Again it’s been a while after previous post…

O(nlogn) – Sort
Sort the list, and retrieve the nth one.

O(n*k) – Partial Sort
There can be multiple ways to do partial sort, one of them being selective sort: loop the list – first cycle get the biggest one; second cycle get the second one etc. till the Kth cycle. On each cycle we can move the number to the front, so that l[0:K] is sorted after Kth cycle.

O(n*logk) – Binary Search
This can be a little bit tricky but the idea is like binary search – divide and conquer:

def findKth(l, left, right, k):
    pivot_pos = partition(l, left, right)
    la = pivot_pos - left + 1
    lb = right - pivot_pos
    if la > k:
        return findKth(l, left, pivot_pos, k)
    else:
        return findKth(l, pivot_pos + 1, right, k - la)
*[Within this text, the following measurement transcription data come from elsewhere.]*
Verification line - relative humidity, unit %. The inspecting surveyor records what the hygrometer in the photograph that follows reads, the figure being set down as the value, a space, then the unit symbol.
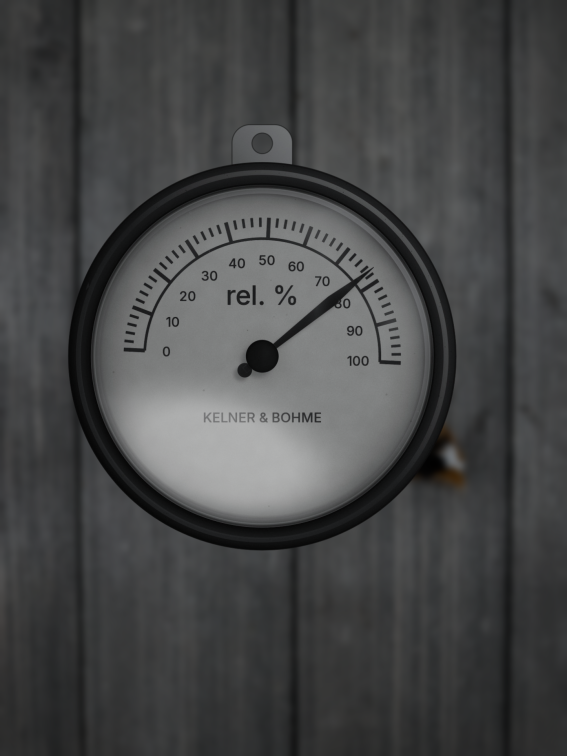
77 %
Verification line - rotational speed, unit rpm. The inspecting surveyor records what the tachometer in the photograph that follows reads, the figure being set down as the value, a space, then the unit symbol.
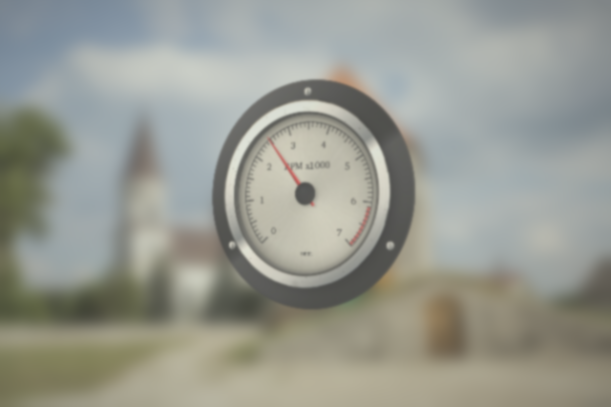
2500 rpm
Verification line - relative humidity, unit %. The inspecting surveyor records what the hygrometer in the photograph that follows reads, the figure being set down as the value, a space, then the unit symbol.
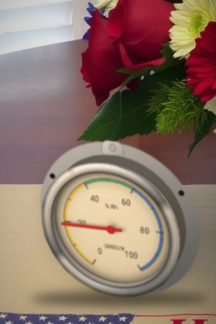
20 %
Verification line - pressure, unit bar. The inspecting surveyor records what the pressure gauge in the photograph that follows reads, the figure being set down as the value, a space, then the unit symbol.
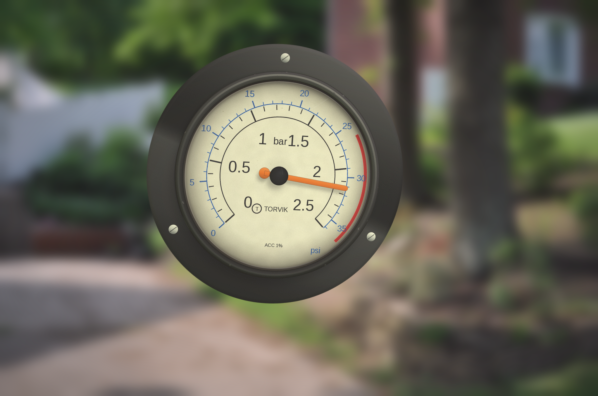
2.15 bar
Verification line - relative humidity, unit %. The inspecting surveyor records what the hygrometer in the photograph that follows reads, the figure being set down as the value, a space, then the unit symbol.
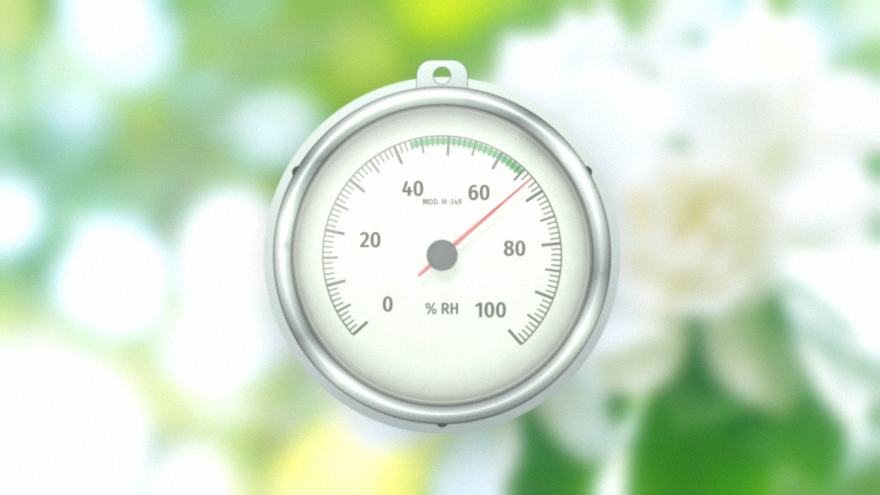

O(n*logk) – Use a data structure to track K numbers
The idea is: use a data structure to store first K numbers. Initially, put first K numbers in L to the data structure; then loop through the list: for each element, check if the min number of the data structure is less than it, if not then pass, else remove the min number in the datastructure, and put the number in. Apparently min heap is a valid data structure to do it. O(n*logk)

O(n) – bitvec
Again make use of bitvec if possible….